Бегло пробежав глазами по залу, я заметил, что никто больше не обращал внимание на жертву, сидящую на подиуме позора, а она, в свою очередь, перестала обращать внимание на нас. Теперь, когда это было бессмысленно и ненужно, вернулось равенство между всеми.

В конечном счете, когда в помещении из зрителей остался только я, мне тоже пришлось покинуть его. Окутанный сомнениями из-за слов Оливье, я проникся волнением. Мне было сложно понять, насколько глубоки были его знания. Одиночество было лишь верхушкой того айсберга, моей тайной жизни, о которой не следовало говорить. Но ведь пока под нашими ногами будет грязь, что мешает сделать даже шаг, никто не устремит свой взор к небу и не подумает о заездах, ведь так? Я лишь заботился о грязи.

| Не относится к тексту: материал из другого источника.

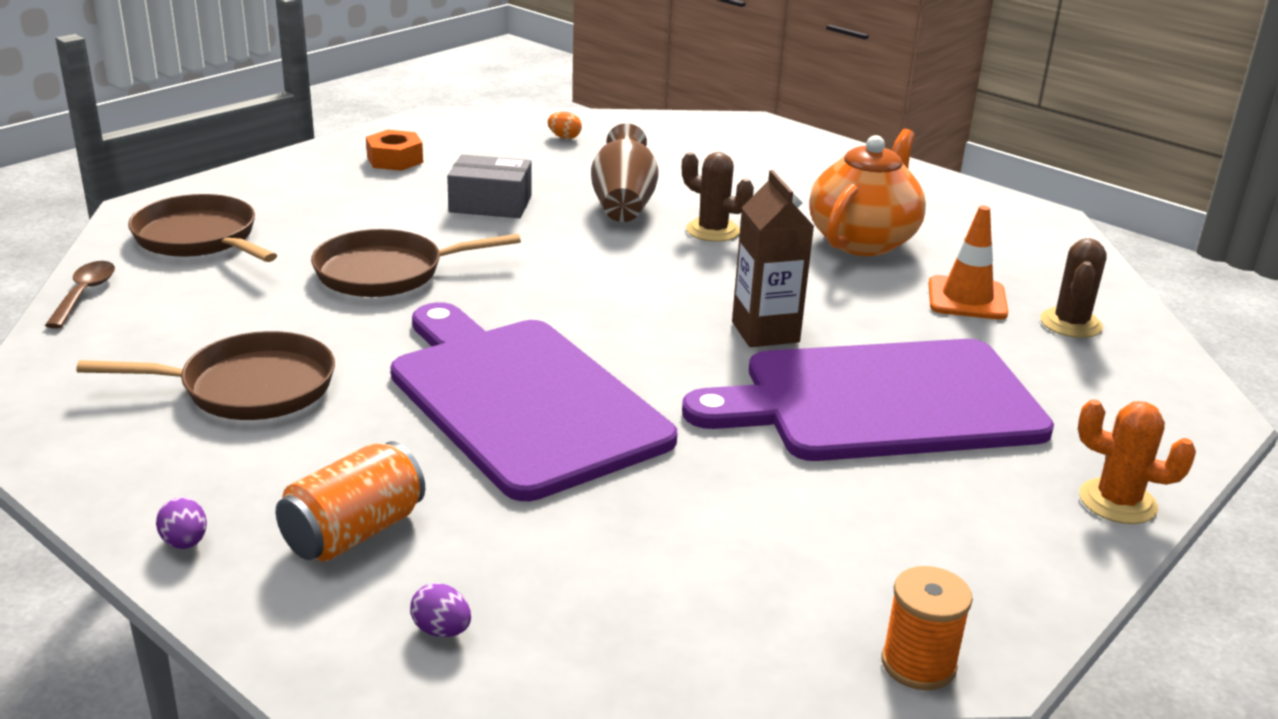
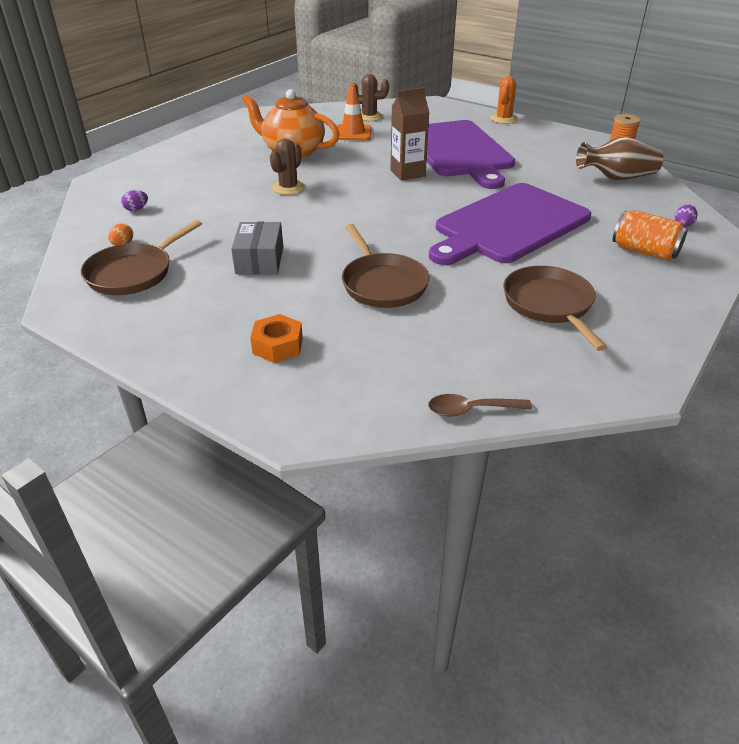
camera: 95 degrees left, 10 degrees up
(185, 543) = (690, 292): purple egg -> purple egg (136, 209)
(199, 238) = (352, 378): brown pan -> brown pan (134, 273)
(395, 160) = (170, 313): orange nut -> orange nut (278, 345)
(623, 204) = (253, 215): brown vase -> brown vase (616, 178)

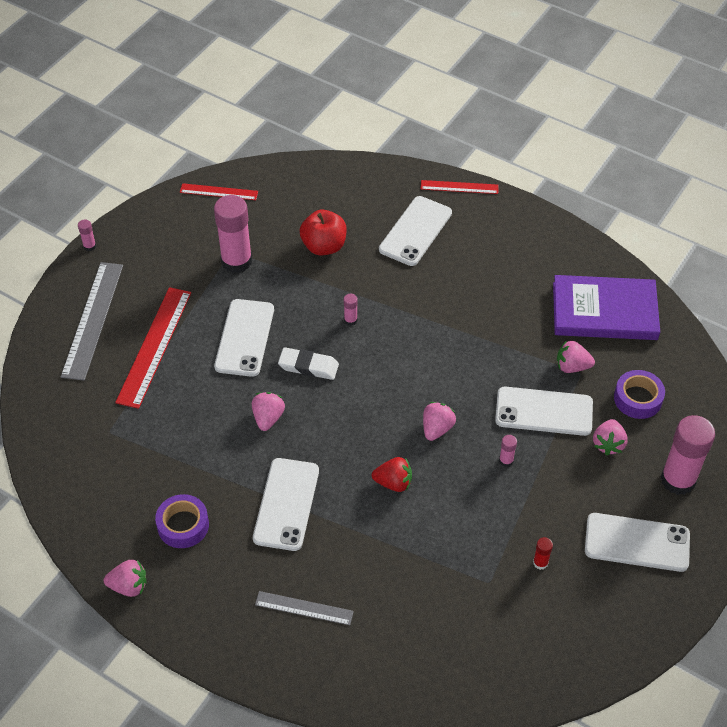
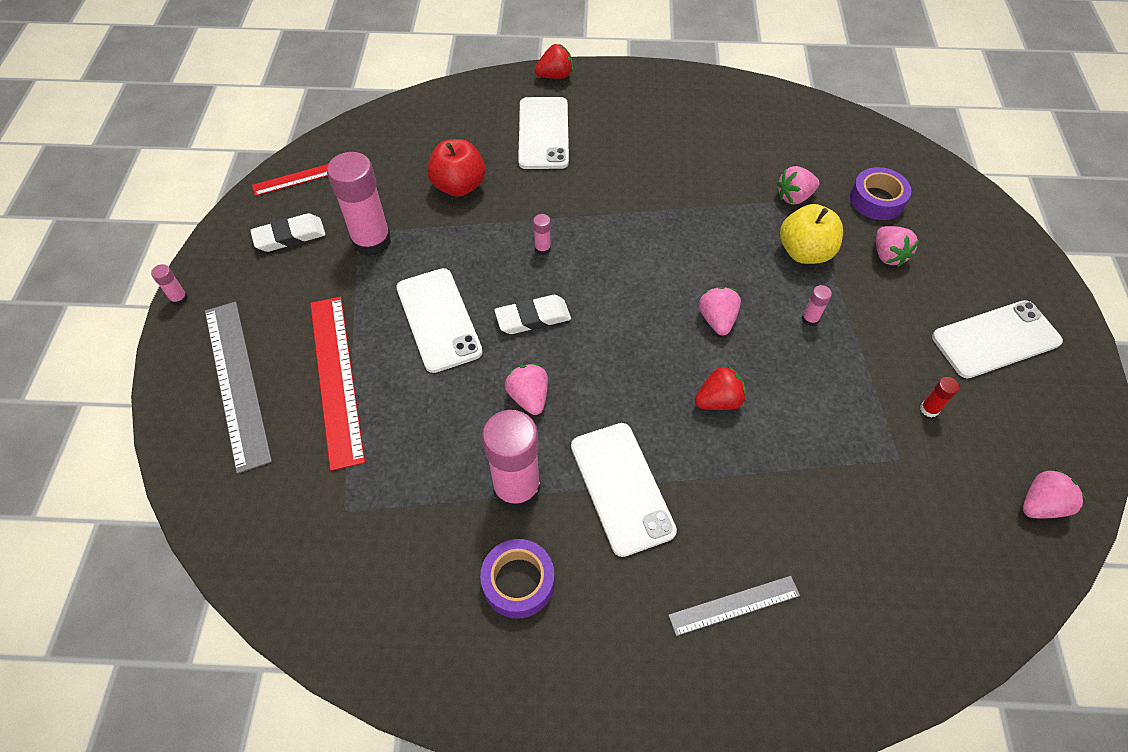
camera: 30 degrees left, 5 degrees up
(129, 586) = (504, 704): pink strawberry -> pink strawberry (1040, 505)
(184, 233) = (290, 236): none -> white eraser
(459, 187) = (555, 76): red ruler -> red strawberry
(544, 411) = (804, 252): white phone -> yellow apple
(604, 311) = (780, 133): purple book -> none
(678, 480) = (976, 259): pink glue stick -> pink glue stick (516, 488)

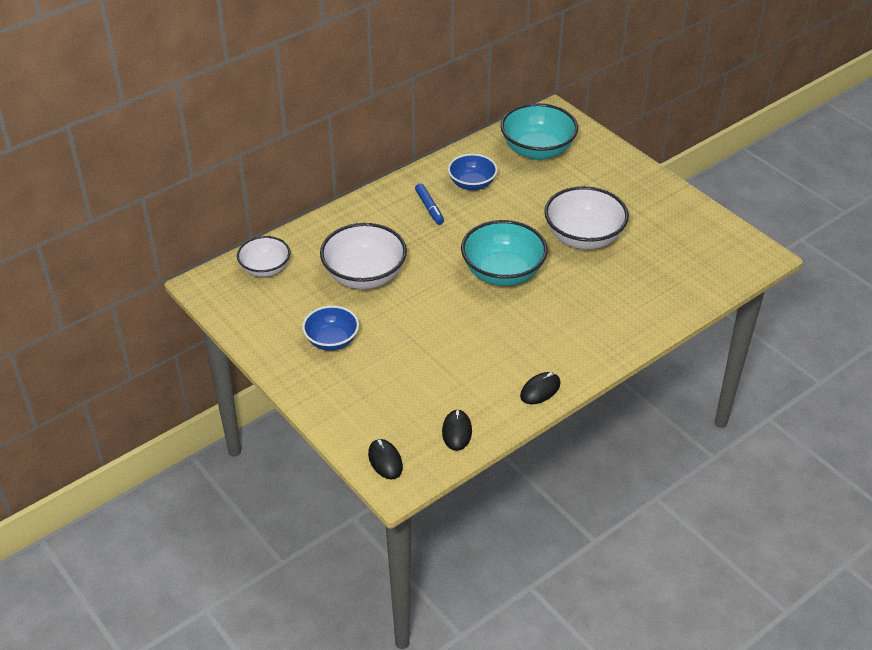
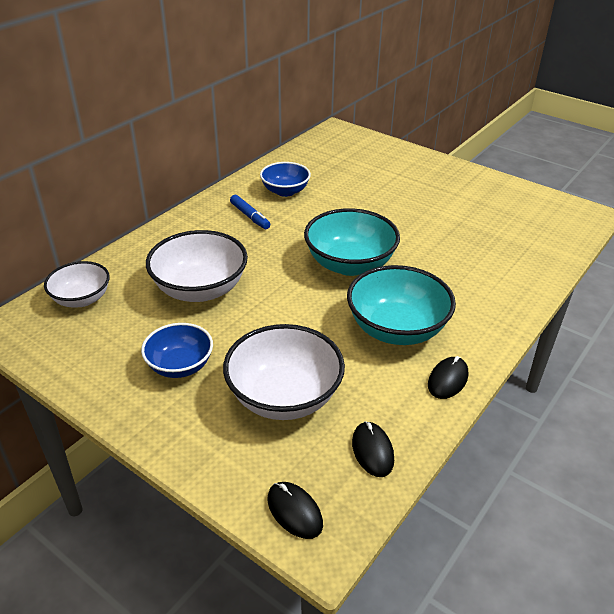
camera: 15 degrees left, 5 degrees down
(537, 150) = (336, 158): turquoise bowl -> turquoise bowl (396, 329)
(583, 237) = (415, 221): white bowl -> white bowl (284, 397)

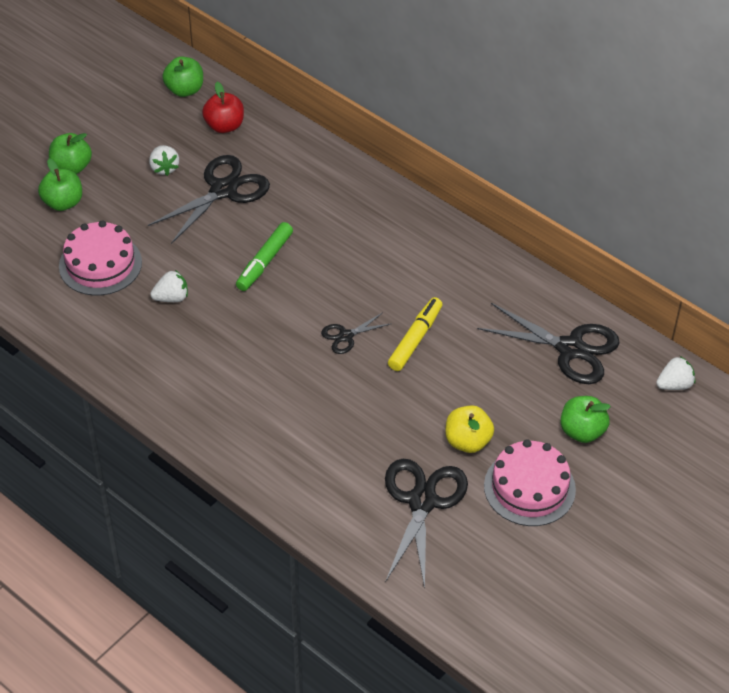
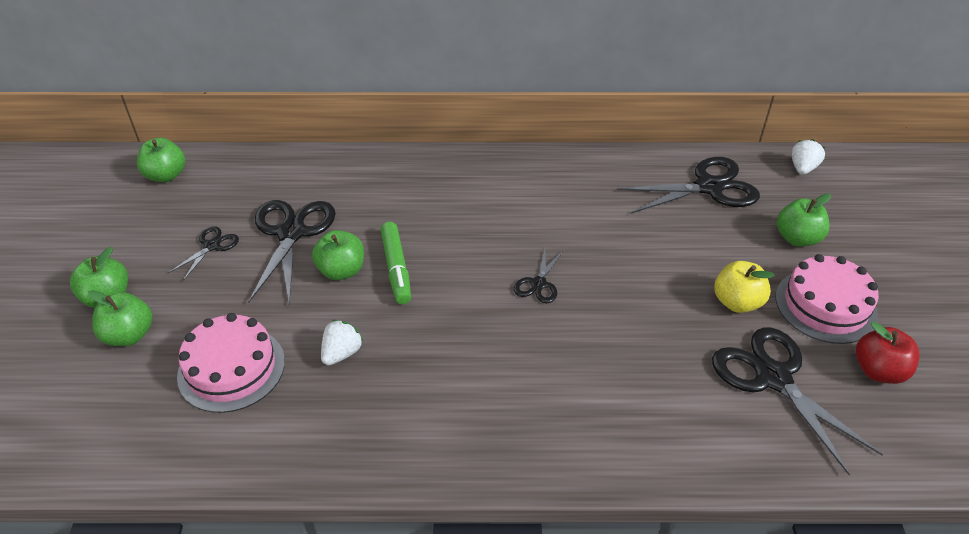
camera: 40 degrees left, 5 degrees down
(164, 168) = (212, 246): white strawberry -> black scissors
(224, 126) = (236, 184): red apple -> red apple (878, 371)
(227, 240) = (341, 271): none -> green apple
(415, 339) = (595, 251): yellow marker -> none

Внезапно в самый последний момент, когда уже переступил порог, я заметил несколько человек подошедших к жертве. Все они было странно одеты в комбинезоны и маски с фильтрами, но один из них – старик в очках и плаще, не скрывался. Подойдя так, что лица не оказалось видно, он произнес:

– Поздравляю с выходом в новый сладостный мир, Роза, – после чего мешок полетел на землю. – Поздравляю с рождением.

8 Смит

Замкнутый в себе человек создает бытие внутри бытия. Он перестает существовать как личность, зато начинает сосуществовать как образ. Для такого человека жизнь – всего лишь фитиль, зажженный при рождении, что когда-то дойдет до бомбы и взорвется. Потому, все, что он может, это быть эгоистом.

В те редкие вечера, когда мне доводилось быть дома, свет, что мог бы придать помещению живости и радости, всегда оказывался отключенным. Мне необходимо было вымещать свои чувства, а потому только темнота, представляемая изящной женщиной, оказывалась достойна ублажения и восхваления моим присутствием. Только ей было позволено слышать редкие всхлипывания, злобные крики и тишину.

Дом для меня был мнимым образом зашиты от общества, самодостаточной ловушкой, в которую хотелось верить. Место, свободное от рамок социума и его привилегий, созданное для того, чтобы можно было быть самим собой, где свобода выражений имела право на существование.